Assumed first homebuyer profile not right

Recent reports have suggested that first homebuyers would be put off buying a property due to rising interest rates but Grow Consulting Group doesn't believe that's the case.

The company's managing director Ayda Shabanzadeh believes a fear of increasing interest rates has little impact on whether first homebuyers will choose to enter the property market.

"It's more a case of overall affordability, personal, employment or family circumstances that's restricting them," she says.

Shabanzadeh says the widely assumed profile of first homebuyers is misleading.

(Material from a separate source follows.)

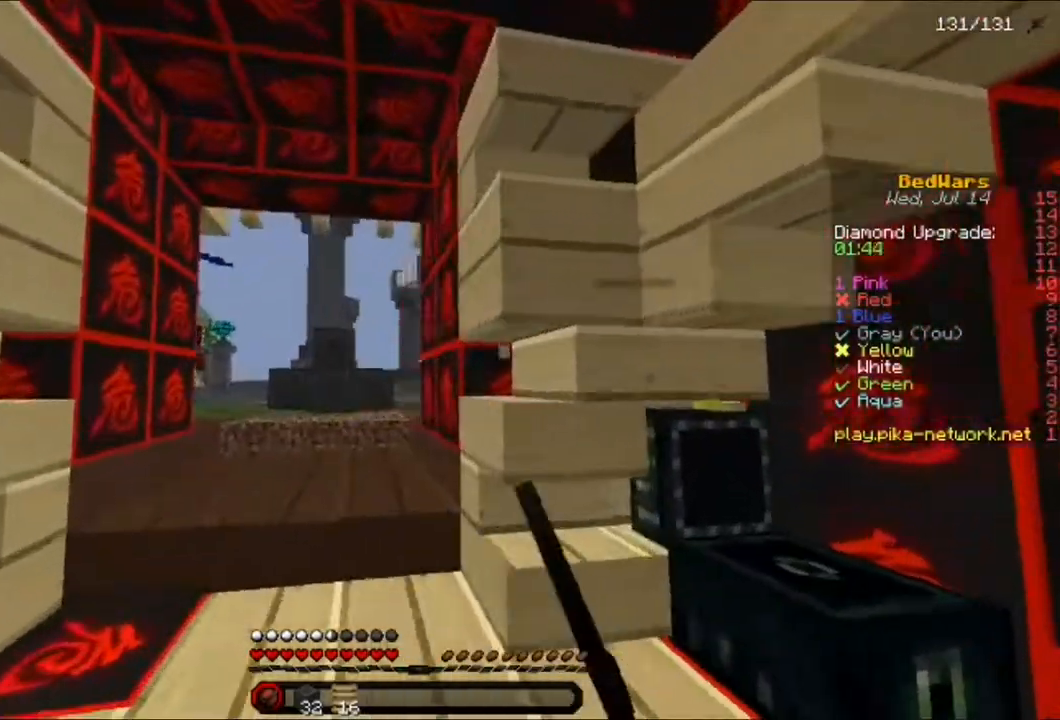
{"keys": ["w"], "mouse": [], "events": [[160, "a", "up"]]}
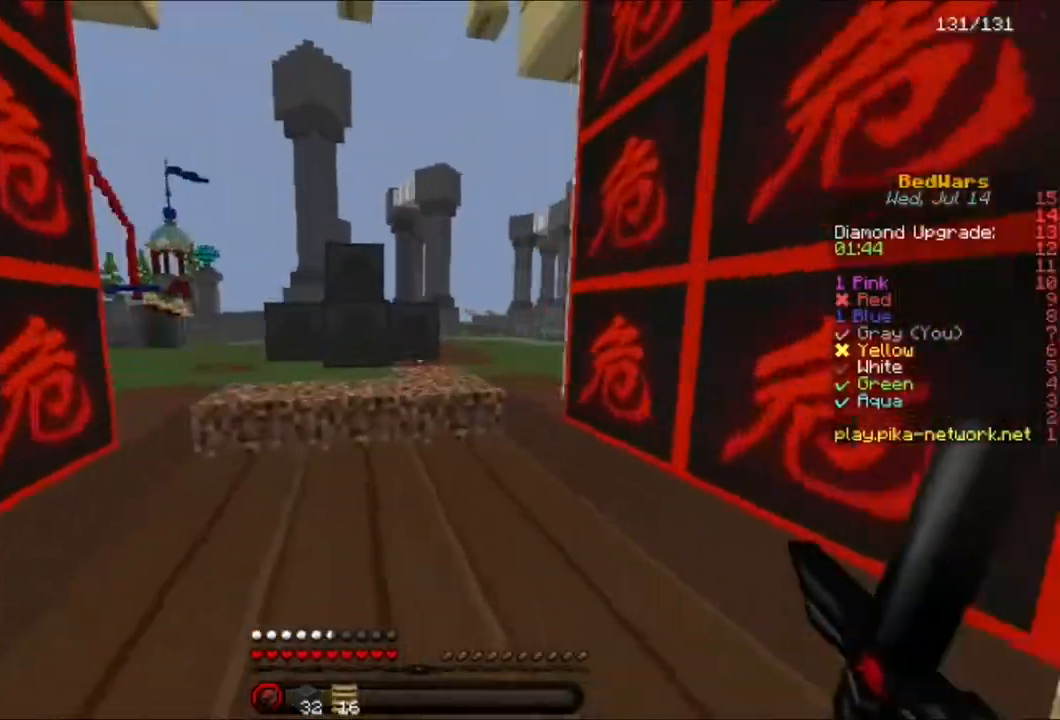
{"keys": ["w"], "mouse": [], "events": [[440, "mouse_left", "down"], [480, "mouse_left", "up"]]}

While it's sometimes suggested that it's young single people, according to the Australian Bureau of Statistics, she says the demographic of first homebuyers is actually a couple with or without dependent children in their early 30s.

While she acknowledges single people in their 20s are certainly entering the property market for the first time, she says many more are in their 30s, 40s and older.

Shabanzadeh points out that instead of buying their first home, people keen on entering the market could buy an investment property instead and continue renting themselves; that might be more affordable and would enable them to maintain their lifestyle.

While it's not possible to get the First Home Owners Grant to buy an investment property, in that case the owner could have most of their mortgage repayments covered by the tenant.

"Provided they do not live in this property, they can still receive the grant when they purchase a property they do intend to live in," she says.